Re: help with regular expression required
by Anonymous Monk on Aug 13, 2014 at 12:10 UTC
    Since it's an XML file, you'll probably be happier (and more efficient and robust) with an XML tool such as XML::Twig.
Re: help with regular expression required
by Anonymous Monk on Aug 13, 2014 at 15:21 UTC

    Works on your example XML (once the structure is corrected):

    #!/usr/bin/env perl use warnings; use strict; use XML::Twig; XML::Twig->new( keep_spaces => 1, twig_print_outside_roots => 1, twig_roots => { tu => sub { my ($twig, $elt) = @_; $elt->set_att('creationid','Simon Simonsen'); $elt->print; } }, )->parsefile('1097276.xml');

    Prints to STDOUT, so redirect the output wherever you like (perl 1097276.pl >output.xml)

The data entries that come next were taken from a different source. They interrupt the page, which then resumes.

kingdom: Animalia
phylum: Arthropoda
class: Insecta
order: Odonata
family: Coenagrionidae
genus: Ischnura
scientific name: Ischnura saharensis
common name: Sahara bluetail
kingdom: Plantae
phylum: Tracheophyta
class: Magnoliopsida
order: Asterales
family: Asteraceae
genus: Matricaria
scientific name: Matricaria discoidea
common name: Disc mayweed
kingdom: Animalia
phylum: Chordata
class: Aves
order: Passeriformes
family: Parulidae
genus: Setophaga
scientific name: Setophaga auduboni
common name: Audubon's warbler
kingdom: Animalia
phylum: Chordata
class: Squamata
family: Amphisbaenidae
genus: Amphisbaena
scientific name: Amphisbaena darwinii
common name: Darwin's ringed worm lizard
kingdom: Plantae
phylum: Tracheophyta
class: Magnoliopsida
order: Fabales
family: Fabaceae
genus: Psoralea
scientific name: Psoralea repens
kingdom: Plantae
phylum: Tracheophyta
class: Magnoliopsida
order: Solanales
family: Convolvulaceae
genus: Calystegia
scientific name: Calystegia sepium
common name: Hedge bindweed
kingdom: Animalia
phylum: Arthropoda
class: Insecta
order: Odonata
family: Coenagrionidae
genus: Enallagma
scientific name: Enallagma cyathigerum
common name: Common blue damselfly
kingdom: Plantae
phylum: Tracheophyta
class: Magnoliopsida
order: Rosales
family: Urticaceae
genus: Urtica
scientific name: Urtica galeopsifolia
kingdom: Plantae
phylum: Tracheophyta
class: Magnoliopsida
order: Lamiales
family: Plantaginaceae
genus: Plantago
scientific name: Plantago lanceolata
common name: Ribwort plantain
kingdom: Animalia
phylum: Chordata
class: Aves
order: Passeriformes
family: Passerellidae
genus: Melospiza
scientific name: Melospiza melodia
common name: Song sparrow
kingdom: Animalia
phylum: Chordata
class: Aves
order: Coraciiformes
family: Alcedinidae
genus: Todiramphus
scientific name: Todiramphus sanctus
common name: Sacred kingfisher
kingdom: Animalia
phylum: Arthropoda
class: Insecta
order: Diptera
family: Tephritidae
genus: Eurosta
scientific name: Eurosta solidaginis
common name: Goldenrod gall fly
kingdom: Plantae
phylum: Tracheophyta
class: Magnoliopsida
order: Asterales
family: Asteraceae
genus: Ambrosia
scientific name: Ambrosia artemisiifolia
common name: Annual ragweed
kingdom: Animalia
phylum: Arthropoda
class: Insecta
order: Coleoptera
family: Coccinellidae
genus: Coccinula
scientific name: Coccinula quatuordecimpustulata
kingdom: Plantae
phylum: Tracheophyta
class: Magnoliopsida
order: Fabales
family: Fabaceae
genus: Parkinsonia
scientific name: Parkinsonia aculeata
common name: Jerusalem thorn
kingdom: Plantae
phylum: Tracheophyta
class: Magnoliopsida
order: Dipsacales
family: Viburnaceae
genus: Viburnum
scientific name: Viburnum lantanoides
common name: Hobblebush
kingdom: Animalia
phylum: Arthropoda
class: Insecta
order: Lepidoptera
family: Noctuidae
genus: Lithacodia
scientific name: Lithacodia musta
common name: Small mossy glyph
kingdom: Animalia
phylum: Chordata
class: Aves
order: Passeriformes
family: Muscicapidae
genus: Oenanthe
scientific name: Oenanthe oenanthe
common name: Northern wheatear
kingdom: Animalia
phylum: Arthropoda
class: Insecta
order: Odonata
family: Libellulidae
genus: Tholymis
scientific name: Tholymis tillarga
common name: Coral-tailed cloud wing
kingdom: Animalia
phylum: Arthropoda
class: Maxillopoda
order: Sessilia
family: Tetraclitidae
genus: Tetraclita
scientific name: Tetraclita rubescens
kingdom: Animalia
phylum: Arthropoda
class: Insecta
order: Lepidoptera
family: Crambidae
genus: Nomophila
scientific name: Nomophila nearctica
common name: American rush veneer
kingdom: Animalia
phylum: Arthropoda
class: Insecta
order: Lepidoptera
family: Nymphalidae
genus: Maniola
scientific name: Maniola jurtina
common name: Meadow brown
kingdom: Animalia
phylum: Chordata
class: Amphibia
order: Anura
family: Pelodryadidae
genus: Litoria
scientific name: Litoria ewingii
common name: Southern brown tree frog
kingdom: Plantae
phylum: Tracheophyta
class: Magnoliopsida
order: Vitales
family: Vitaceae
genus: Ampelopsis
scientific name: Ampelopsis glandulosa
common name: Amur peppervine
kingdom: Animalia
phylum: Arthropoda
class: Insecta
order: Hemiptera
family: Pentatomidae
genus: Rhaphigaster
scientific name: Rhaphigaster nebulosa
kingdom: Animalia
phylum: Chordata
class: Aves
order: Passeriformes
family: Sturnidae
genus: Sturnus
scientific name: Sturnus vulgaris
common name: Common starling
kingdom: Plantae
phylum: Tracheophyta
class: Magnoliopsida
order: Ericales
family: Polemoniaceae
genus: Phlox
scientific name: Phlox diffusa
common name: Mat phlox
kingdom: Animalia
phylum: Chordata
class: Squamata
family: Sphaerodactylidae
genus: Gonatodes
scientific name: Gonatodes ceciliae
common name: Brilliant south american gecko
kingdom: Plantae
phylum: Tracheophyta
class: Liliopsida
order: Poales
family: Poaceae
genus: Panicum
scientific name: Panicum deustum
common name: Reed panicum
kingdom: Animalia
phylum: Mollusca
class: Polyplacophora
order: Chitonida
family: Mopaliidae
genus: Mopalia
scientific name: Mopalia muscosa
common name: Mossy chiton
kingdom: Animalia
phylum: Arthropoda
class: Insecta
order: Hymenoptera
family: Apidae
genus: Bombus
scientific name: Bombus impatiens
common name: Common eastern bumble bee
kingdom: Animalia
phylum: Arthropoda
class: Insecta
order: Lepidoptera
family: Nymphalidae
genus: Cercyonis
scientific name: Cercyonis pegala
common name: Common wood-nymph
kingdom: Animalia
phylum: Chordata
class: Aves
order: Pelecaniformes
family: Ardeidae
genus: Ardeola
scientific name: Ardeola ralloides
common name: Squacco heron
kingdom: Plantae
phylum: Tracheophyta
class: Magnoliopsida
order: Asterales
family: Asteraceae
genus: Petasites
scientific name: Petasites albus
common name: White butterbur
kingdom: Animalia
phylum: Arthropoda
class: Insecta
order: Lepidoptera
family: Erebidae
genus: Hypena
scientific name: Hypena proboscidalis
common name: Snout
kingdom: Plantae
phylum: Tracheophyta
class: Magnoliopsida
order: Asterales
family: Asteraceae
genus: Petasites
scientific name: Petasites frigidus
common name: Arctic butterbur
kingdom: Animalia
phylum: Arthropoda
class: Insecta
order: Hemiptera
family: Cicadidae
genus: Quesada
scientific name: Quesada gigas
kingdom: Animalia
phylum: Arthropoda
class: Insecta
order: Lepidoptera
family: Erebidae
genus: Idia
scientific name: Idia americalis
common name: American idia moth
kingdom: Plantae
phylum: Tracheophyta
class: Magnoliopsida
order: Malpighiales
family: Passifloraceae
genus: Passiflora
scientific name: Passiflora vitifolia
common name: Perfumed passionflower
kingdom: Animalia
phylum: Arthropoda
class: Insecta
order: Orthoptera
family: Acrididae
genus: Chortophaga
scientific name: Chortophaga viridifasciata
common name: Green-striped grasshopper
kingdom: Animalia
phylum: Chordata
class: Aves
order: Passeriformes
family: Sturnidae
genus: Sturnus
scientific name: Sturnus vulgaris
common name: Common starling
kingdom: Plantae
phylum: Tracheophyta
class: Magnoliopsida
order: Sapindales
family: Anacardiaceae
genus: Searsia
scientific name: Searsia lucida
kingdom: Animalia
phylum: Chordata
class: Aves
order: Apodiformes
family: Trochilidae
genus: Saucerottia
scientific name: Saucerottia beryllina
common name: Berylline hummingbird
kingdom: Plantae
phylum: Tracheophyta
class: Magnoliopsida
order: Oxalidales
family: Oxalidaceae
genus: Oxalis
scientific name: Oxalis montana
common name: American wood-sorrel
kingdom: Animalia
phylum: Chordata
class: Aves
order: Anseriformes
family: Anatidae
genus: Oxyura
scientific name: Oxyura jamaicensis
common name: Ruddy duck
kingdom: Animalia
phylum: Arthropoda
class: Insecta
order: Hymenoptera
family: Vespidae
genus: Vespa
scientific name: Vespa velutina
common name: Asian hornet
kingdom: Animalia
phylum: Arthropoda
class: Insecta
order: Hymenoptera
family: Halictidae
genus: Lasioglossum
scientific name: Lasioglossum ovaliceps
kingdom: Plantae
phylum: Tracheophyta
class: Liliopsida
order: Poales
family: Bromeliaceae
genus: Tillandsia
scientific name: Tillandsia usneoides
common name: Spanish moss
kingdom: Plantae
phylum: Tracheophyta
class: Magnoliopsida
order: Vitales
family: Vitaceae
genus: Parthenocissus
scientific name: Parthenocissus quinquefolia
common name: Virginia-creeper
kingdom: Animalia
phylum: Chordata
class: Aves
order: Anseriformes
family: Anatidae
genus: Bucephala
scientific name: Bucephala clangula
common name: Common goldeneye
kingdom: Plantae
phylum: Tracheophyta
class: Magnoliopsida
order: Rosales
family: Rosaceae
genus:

      Thank you Anonymous Monk for the code snippet.

      Your help is much appreciated. The code works fine on the command line.

      However I've been getting this nasty error message.

      Wide character in print at /usr/lib/perl5/site_perl/5.14/XML/Twig.pm l +ine 8403. Wide character in print at /usr/lib/perl5/site_perl/5.14/XML/Twig.pm l +ine 8403. Wide character in print at /usr/lib/perl5/site_perl/5.14/XML/Twig.pm l +ine 8403.

      I think this is due to the encoding.

      Is there any chance I could force utf8 output along the lines of

      use warnings; use strict; use XML::Twig; use File::Slurp; use utf8; use File::Slurp qw(read_file write_file); my $infile = shift; my $filename = $ARGV[2]; XML::Twig->new( keep_spaces => 1, twig_print_outside_roots => 1, twig_roots => { tu => sub { my ($twig, $elt) = @_; $elt->set_att('creationid','Simon Simonsen'); $elt->print; } }, )->parsefile( $infile ); write_file $filename, {binmode => ':utf8'}, $infile;

      Thanks in advance for encourageing comments

      Kind regards and many thanks

      C

        Since XML::Twig is writing to STDOUT, I'm not sure what your write_file is supposed to be doing...

        Encodings are covered in the XML::Twig docs. Here's some code that works for me:

        use warnings; use strict; use XML::Twig; open my $ofh, '>:utf8', '1097276_out.xml' or die $!; XML::Twig->new( keep_spaces => 1, twig_print_outside_roots => $ofh, twig_roots => { tu => sub { my ($twig, $elt) = @_; $elt->set_att('creationid',"Simon Sim\xF6nsen"); $elt->print($ofh); } }, )->parsefile('1097276.xml'); close $ofh;

        Also have a look at the aptly-named output_encoding option in XML::Twig.